Gus Van Sant Sees Unlikely Precedent for Cinema's Future in a Post-Streaming World

“Right now, because of [Luigi] Mangione, yes, there are some similar things,” Van Sant acknowledges. “But I think just like Dog Day Afternoon is based on a real story, there are hostage-taking stories that have similar processes to them that just go back in history.”

Nonetheless, the way other processes are changing weighs as strongly on Van Sant’s mind as it does old collaborators like Damon and Affleck. When we catch up with Van Sant, it is shortly after comments were shared by Affleck and Damon about the ways Netflix has changed storytelling, including on their very own Rip. In effect, they seemed to suggest, we might be seeing the language of cinema shift.

“There’s a lot of observations to be made because of the streaming business and technology affecting cinema,” Van Sant considers. “I’m a big fan of a book called A Million and One Nights [by Terry Ramsaye], which was written in the 1920s. It’s kind of explaining the birth of cinema and the advent of sound, and how that affected the form. There was then an addendum to the book when sound came along, and it was about the change that happened between silent and sound films. We’re sort of going through that again with this technology change.”

Van Sant makes special note of how the format of film exhibition was always dictated, for better or worse, by commercial interests.

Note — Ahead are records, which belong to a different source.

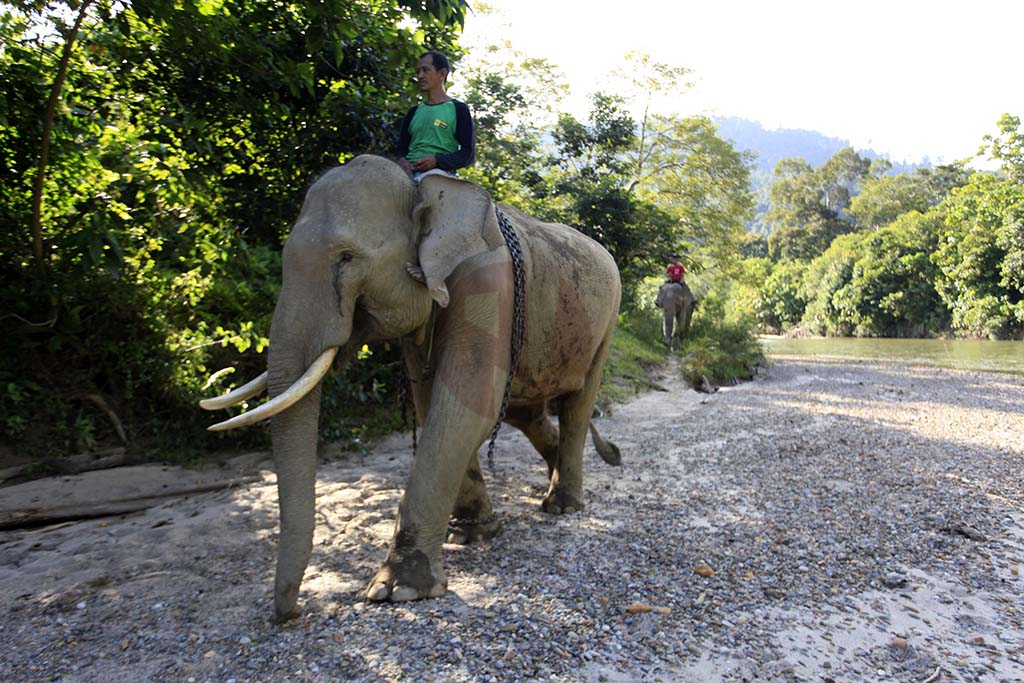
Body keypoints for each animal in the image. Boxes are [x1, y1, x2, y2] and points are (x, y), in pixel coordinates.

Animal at [196, 156, 618, 626]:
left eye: (346, 258)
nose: (289, 614)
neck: (421, 188)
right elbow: (430, 399)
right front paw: (472, 535)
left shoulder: (490, 282)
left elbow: (469, 403)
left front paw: (399, 591)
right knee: (527, 412)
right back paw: (552, 475)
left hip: (606, 322)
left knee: (576, 406)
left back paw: (562, 505)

Says the director, “The reason I think that films were projected in the first place was that they were like originally on [kinetoscopes] or nickelodeons, which was a small screen that you would see in like an arcade or a shopping area. People would look at little passion plays on a small screen, and it was on a small screen because they didn’t really know how to project film without burning it. It would melt. So when they figured out how to [exhibit it in a larger format], it made sense business-wise that every time you showed it, to fit in as many people as you could. It made sense to have a crowd and to make it like a play, and now it makes a different sense to be able to send it to everyone’s personal computers. It’s a different technology.”

He continues, “We’re living in a different age where we don’t necessarily gather in the same place. So I don’t know if it’s good or bad, but I don’t think that people knew if it was good or bad when it was created. It was a business, and the businesses are usurping how we are used to cinema.”